A escolha pelo ex-senador Marco Rubio para o o posto-chave de secretário de Estado deixa Sonnenfeld confortável. A pasta da Defesa, no entanto, é motivo de polêmica entre estudiosos e a própria imprensa americana. Pete Hegesth, cotado para chefiar o Pentágono, “é um alegado alcoólatra, um gestor incompetente e um predador sexual, além de pouco experiente na vida pública”.
Coffee espera que Trump tente forçar o presidente ucraniano, Volodymyr Zelensky, a resolver o conflito com a Rússia aceitando os termos de Vladimir Putin. O republicano prometeu que colocará um fim à guerra durante seu mandato. “Creio que ele pressionará a Otan para que cada país-membro europeu contribua com muito mais dinheiro. Em relação à deportação em massa de imigrantes ilegais de volta ao México e ao Hemisfério Sul, isso poderia causar problemas na economia americana. Por mais popular que tenha soado na última eleição, pode ser sua ruína quando implementado”, advertiu o professor de Columbia.
Trump avisou que assinaria a ordem executiva para realizar “a maior deportação em massa da história dos Estados Unidos” imediatamente depois de tomar posse. Estudiosos não descartam que essa e outras medidas sejam anunciadas ainda na tarde de hoje.
Cerimônia
Antes, uma cerimônia atípica marcará a assunção ao poder do 47º presidente dos Estados Unidos. Ao meio-dia (14h em Brasília), Trump prestará juramento e fará o discurso de posse sob a Rotunda do Capitólio, o mesmo local em que, quatro anos atrás, uma horda de simpatizantes do republicano vandalizou gabinetes de congressistas e causou indignação ao mundo. Depois da solenidade, Biden e a vice, Kamala Harris, derrotada nas eleições para Trump, se despedirão-se e deixarão Washington.
A agência de notícias France-Presse informou que a posse será transmitido ao vivo, por meio de telões, na Capital One Arena, um ginásio de esportes com capacidade para 20 mil pessoas, no centro de Washington.

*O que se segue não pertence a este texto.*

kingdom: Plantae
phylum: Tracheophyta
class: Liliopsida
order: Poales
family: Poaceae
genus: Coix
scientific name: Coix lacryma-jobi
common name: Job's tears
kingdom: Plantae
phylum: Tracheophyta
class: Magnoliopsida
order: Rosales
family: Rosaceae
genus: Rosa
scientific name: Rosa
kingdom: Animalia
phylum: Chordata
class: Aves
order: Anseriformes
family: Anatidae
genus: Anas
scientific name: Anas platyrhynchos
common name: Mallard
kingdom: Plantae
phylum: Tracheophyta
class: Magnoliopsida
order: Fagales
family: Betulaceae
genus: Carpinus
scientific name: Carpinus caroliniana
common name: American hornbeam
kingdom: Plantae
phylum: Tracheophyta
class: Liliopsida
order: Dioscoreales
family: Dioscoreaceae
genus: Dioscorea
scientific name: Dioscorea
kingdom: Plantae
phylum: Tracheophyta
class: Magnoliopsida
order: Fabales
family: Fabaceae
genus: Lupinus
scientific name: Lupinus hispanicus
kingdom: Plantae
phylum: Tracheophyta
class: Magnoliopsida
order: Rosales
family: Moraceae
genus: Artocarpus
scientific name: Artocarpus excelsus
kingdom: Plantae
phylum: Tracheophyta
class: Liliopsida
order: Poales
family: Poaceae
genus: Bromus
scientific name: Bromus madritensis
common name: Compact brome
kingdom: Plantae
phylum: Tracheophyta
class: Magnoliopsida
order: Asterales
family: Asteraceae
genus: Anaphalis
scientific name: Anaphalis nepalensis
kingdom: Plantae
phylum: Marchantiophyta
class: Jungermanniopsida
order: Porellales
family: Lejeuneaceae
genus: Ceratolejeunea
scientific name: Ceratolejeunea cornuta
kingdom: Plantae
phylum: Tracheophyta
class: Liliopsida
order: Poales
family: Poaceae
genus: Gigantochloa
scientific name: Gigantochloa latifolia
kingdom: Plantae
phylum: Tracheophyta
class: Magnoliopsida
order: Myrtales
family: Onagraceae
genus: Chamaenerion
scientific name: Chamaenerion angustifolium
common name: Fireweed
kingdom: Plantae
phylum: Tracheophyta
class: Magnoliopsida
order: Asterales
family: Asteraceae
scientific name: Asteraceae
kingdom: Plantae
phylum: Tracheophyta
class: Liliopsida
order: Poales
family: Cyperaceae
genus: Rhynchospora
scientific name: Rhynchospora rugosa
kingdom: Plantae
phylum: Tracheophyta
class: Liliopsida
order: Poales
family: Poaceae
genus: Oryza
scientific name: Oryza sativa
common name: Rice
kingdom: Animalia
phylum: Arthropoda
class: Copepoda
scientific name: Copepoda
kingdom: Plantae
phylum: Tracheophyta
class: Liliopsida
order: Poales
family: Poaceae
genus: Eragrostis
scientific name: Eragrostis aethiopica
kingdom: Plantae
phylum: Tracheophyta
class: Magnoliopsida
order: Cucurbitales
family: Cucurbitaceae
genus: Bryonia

Trump prometeu comparecer ao local. A previsão é de que as temperaturas cheguem a 10 graus Celsius abaixo de zero.
A segurança é uma preocupação em especial, principalmente depois do atentado à bala que quase custou a vida do republicano, durante comício em Butler (Pensilvânia), em 13 de julho de 2024. Cerca de 25 mil policiais, soldados e franco-atiradores estarão posicionados no centro da capital. O Serviço Secreto, encarregado de garantir a integridade do presidente, anunciou “um plano de segurança ligeiramente mais robusto” em relação às eleições anteriores, justificado por “um entorno mais ameaçador”.
Entre os chefes de Estado e de governo convidados por Trump, estão os premiês Giorgia Meloni (Itália) e Viktor Orbán (Hungria); e os presidentes Javier Milei (Argentina) e Xi Jinping (China). Outras personalidades da extrema-direita anunciaram presença: os franceses Marion Maréchal e Eric Zemmour; o britânico Nigel Farage; e Tino Chrupalla, um dos líderes do partido alemão AfD.